At 12:01 p.m., the report said, Etheridge radioed that he had been shot. He repeated the transmission less than a minute later. The first officers arrived 2 1/2 minutes after the second transmission.
An autopsy found that Etheridge had been killed by a bullet fired through his bulletproof vest from a high velocity rifle found at the scene. He was also shot once in the foot with his own handgun.
The trajectory of that bullet indicated that the second shot was fired as Etheridge was lying on his back and was raising his leg in an attempt to block the bullet from being fired directly into his body.
The search for the suspect focused on the house and a one-mile perimeter that was established around it, the report said. The Wichita police SWAT team eventually entered the empty house, and officers from several agencies used Humvee-like vehicles supplied by McConnell Air Force Base to scour nearby fields.
One of the vehicles carried a Highway Patrol trooper and three ATF agents, one of whom was driving. The other three officers were in the bed of the vehicle and armed with rifles.

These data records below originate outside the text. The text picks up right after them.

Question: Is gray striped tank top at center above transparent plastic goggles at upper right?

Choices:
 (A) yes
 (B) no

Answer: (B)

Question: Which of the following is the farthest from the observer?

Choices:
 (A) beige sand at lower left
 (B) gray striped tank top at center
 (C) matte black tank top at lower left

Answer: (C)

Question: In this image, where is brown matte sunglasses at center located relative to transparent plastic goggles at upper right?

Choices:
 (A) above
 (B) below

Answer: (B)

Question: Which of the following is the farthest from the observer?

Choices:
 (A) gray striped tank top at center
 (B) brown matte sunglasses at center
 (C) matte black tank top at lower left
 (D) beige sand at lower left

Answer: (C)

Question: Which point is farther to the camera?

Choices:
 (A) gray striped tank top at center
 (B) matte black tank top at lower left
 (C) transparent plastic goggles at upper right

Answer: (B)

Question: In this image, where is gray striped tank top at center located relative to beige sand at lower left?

The vehicle came across Lyons as he was lying in a row of trees about a half-mile from the house.
"As the humvee was stopping, the person in the tree row fired a shot towards the officers and then began running south into a field," Foulston's report said. "The four officers jumped from the humvee and began to pursue the suspect while ordering him to stop.
"As the foot chase continued, the suspect turned towards the officers and fired a second shot. Two officers returned fire and the suspect fell to the ground in the high grass.
"The officers gave additional commands to the now hidden suspect, who then quickly stood up with the gun in his hand. Three officers fired at the suspect, and the suspect fell to the ground again."
The report said 13 rounds were fired at Lyons, striking him twice in the back, once in the side, once in the right-rear hip and once in the front of his lower left leg. He suffered graze wounds to his chest and right heel.
The report said it was impossible to determine the order in which the shots were fired.